Mumbai, Sept. 26: The country today saw the first ever conviction of policemen under anti-terror law Tada with a special court finding a sub-inspector and four constables guilty of complicity in the 1993 Bombay blasts.

The Maharashtra police personnel were convicted of accepting a Rs 7 lakh bribe from prime accused Tiger Memon’s henchmen to wave a cache of smuggled arms through a highway checkpoint.

Sub-inspector Vijay Krishnaji Patil and constables Ashok Muneshwar, Pandurang Mahadik, Ramesh Mali and Srikrishna Pashilkar were convicted for aiding a terror act. Patil, who negotiated the bribe, was also held guilty of conspiracy under the Indian Penal Code.

Tada judge Pramod Kode acquitted three co-accused — constables Krishna Mokal, Krishna Pingle and Manohar More — for lack of evidence.

All eight policemen were posted at Raigad district’s Shrivardhan police station, which oversaw an area that included the coastal village of Dighi where the first arms landing took place on January 9, 1993.

The CBI had accused all eight of accepting the bribe from Memon’s landing agent Uttam Potdar and customs inspector Jaywant Gurav to allow a consignment of AK-56 rifles, 9mm pistols, cartridges and RDX smooth passage through the Godghar Phata crossing near Dighi.

According to the charge- sheet, prime accused Mohammed Dossa had organised the arms landing with the help of Potdar and Mohammed Japuria alias Mechanic Chacha at Dighi, about 200 km from Mumbai.

Dossa and Mechanic Chacha allegedly visited Panvel on January 6 and met customs collector Ranjit Kumar Singh and Raigad customs superintendent Mohammed Sultan Sayed at Hotel Persian Darbar to finalise the plan.

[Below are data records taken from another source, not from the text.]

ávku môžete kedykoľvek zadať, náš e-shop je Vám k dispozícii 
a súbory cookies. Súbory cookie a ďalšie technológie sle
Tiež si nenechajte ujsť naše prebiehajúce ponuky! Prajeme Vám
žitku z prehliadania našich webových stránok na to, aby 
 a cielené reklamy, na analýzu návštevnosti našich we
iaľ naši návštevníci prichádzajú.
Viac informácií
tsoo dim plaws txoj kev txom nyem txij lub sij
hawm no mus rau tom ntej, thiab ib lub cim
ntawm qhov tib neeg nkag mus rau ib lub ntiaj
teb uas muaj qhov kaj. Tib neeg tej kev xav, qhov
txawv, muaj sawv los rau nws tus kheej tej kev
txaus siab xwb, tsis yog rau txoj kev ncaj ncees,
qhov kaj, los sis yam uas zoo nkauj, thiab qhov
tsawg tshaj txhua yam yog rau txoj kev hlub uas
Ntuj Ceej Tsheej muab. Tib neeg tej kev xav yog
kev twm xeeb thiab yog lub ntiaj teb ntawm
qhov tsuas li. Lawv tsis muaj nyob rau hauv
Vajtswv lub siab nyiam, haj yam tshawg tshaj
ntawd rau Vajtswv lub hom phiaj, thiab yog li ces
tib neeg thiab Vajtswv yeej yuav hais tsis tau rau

After the landing, Gurav sat Potdar beside him in his official jeep and escorted the trucks carrying the arms. Patil and his men stopped them and, after receiving the bribe, allowed them to drive on towards Mumbai, the charge-sheet said.

The court accepted the CBI’s claim that there were seven constables in the police team, but the identity of three could not be established, leading to the acquittals.